Minggu, 19 Mei 2024

Tedung

 


Tedung, wastra dan atribut lainnya di tempat suci, menandakan akan ada upacara. Tedung menjadi simbolik peneduh bhakta.
Tedung yang ada di pura, juga sebagai Ista Dewata. Bahkan dapat juga sebagai windu, yang terdiri atas bhur, bwah, swah, yang mengayomi ketiga jagat (dunia)
Bentuknya yang bulat menjadi simbol menyeluruh atau universal karena perlindungan dan kedamaian diharapkan ada di seluruh dunia.
Tedung juga sering dikaitkan dengan makna gunung sebagai peneduh dunia dan melindungi bhakta.
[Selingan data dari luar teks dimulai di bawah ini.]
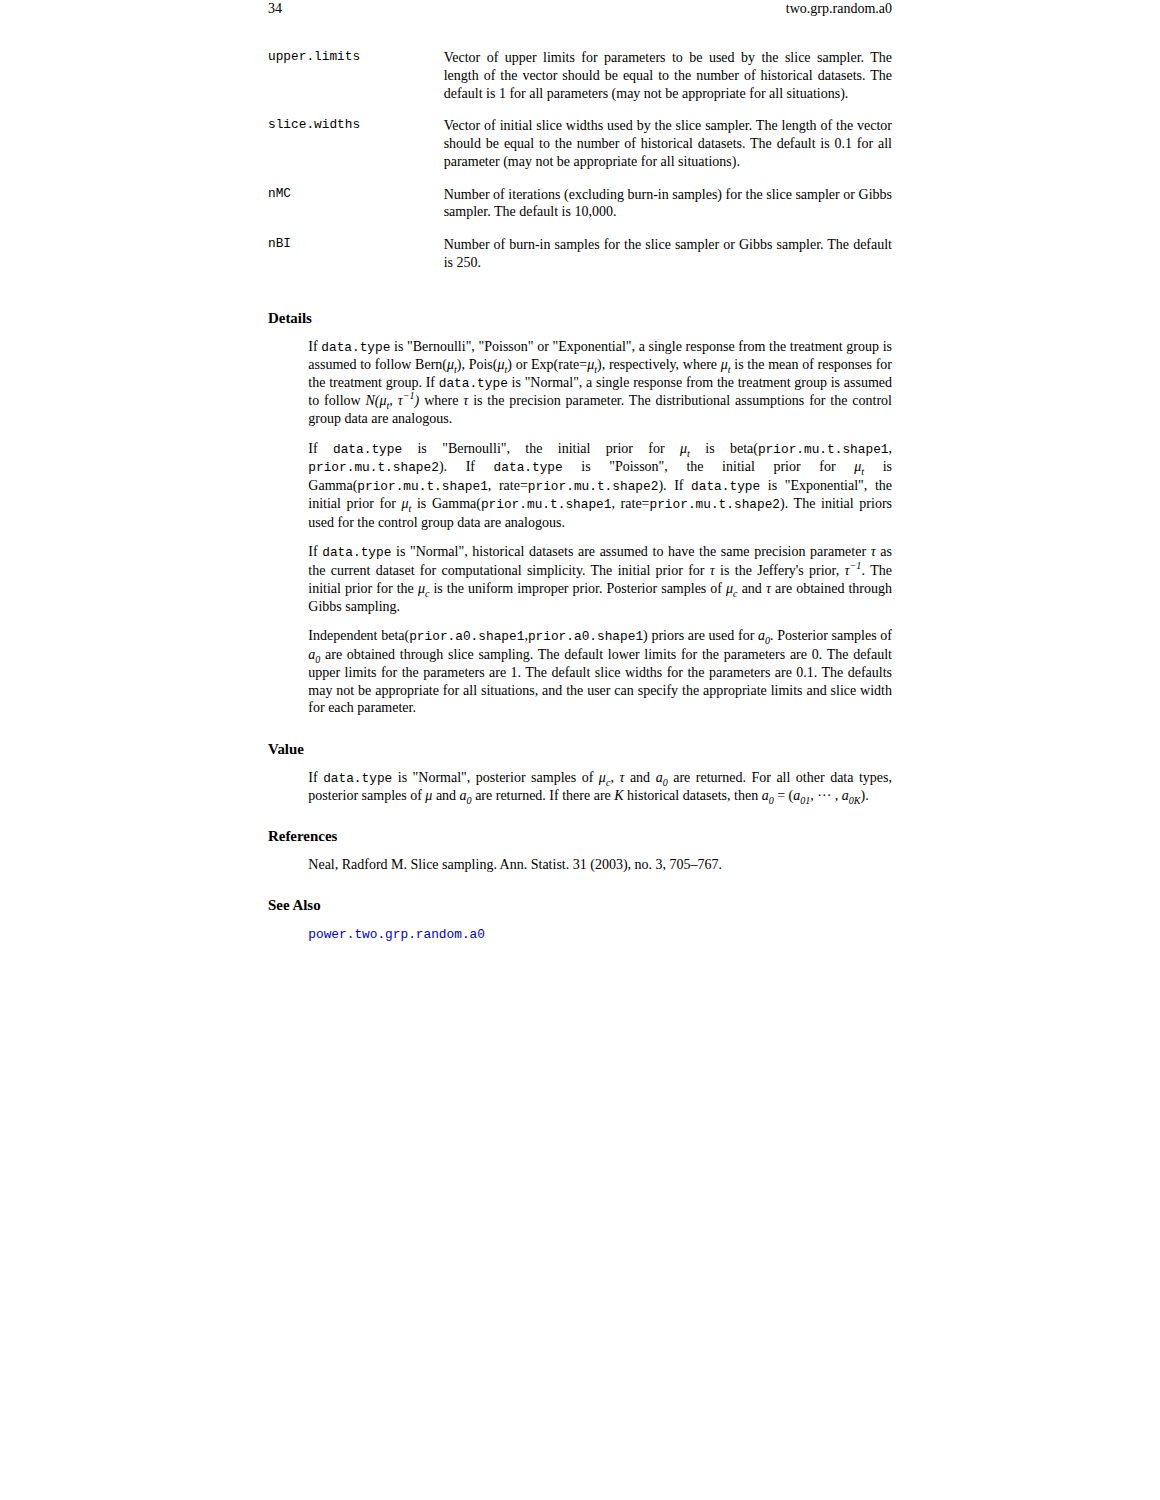34 two.grp.random.a0
| upper.limits | Vector of upper limits for parameters to be used by the slice sampler. The length of the vector should be equal to the number of historical datasets. The default is 1 for all parameters (may not be appropriate for all situations). |
| slice.widths | Vector of initial slice widths used by the slice sampler. The length of the vector should be equal to the number of historical datasets. The default is 0.1 for all parameter (may not be appropriate for all situations). |
| nMC | Number of iterations (excluding burn-in samples) for the slice sampler or Gibbs sampler. The default is 10,000. |
| nBI | Number of burn-in samples for the slice sampler or Gibbs sampler. The default is 250. |
Details
If data.type is "Bernoulli", "Poisson" or "Exponential", a single response from the treatment group is assumed to follow Bern(μt), Pois(μt) or Exp(rate=μt), respectively, where μt is the mean of responses for the treatment group. If data.type is "Normal", a single response from the treatment group is assumed to follow N(μt, τ−1) where τ is the precision parameter. The distributional assumptions for the control group data are analogous.
If data.type is "Bernoulli", the initial prior for μt is beta(prior.mu.t.shape1, prior.mu.t.shape2). If data.type is "Poisson", the initial prior for μt is Gamma(prior.mu.t.shape1, rate=prior.mu.t.shape2). If data.type is "Exponential", the initial prior for μt is Gamma(prior.mu.t.shape1, rate=prior.mu.t.shape2). The initial priors used for the control group data are analogous.
If data.type is "Normal", historical datasets are assumed to have the same precision parameter τ as the current dataset for computational simplicity. The initial prior for τ is the Jeffery's prior, τ−1. The initial prior for the μc is the uniform improper prior. Posterior samples of μc and τ are obtained through Gibbs sampling.
Independent beta(prior.a0.shape1,prior.a0.shape1) priors are used for a0. Posterior samples of a0 are obtained through slice sampling. The default lower limits for the parameters are 0. The default upper limits for the parameters are 1. The default slice widths for the parameters are 0.1. The defaults may not be appropriate for all situations, and the user can specify the appropriate limits and slice width for each parameter.
Value
If data.type is "Normal", posterior samples of μc, τ and a0 are returned. For all other data types, posterior samples of μ and a0 are returned. If there are K historical datasets, then a0 = (a01, ··· , a0K).
References
Neal, Radford M. Slice sampling. Ann. Statist. 31 (2003), no. 3, 705–767.
See Also
power.two.grp.random.a0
Istilah tedung agung dan robrob dibedakan atas lenter/ider-ider yang dikenakan pada sisi penggir tukub/atap tedung dengan posisi berjuntai. Kalau Tedung robrob, pada sisi pinggirnya diisi atau dihiasi dengan anyaman atau sulaman dari benang. Sulaman atau rajutan yang menghiasi pinggiran tedung robrob menggunakan benang wol yang berwarna, seperti hitam, putih, kuning merah maupun hijau. Sedangkan tedung agung, pada hiasan tepi pinggir dijuntai dengan kain warna atau prada yang lazim disebut dengan ider-ider. Kain yang berjuntai tersebut terdiri dari dua lapis/warna dengan ukuran kain atas/depan lebih pendek dari pada yang dibagian bawah/tengahnya.
Setiap kerangka Tedung memiliki makna. Bahkan mempunyai filosofinya yang berbeda juga. Sebuah iga-iga tedung, lanjutnya, bermakna sebagai pangider bhuana (lambang dunia) yang berfungsi sebagai peneduh jagat, karena bentuknya yang bundar dan sesuai dengan arah mata angin.
“Sebelum dipakai, Tedung baru harus diupacarai terlebih dahulu, menggunakan banten pangulapan. Pada Tedung juga diisi sasap yi janur dan daun dapdap. Setelah itu, baru bisa digunakan, karena sudah dianggap suci.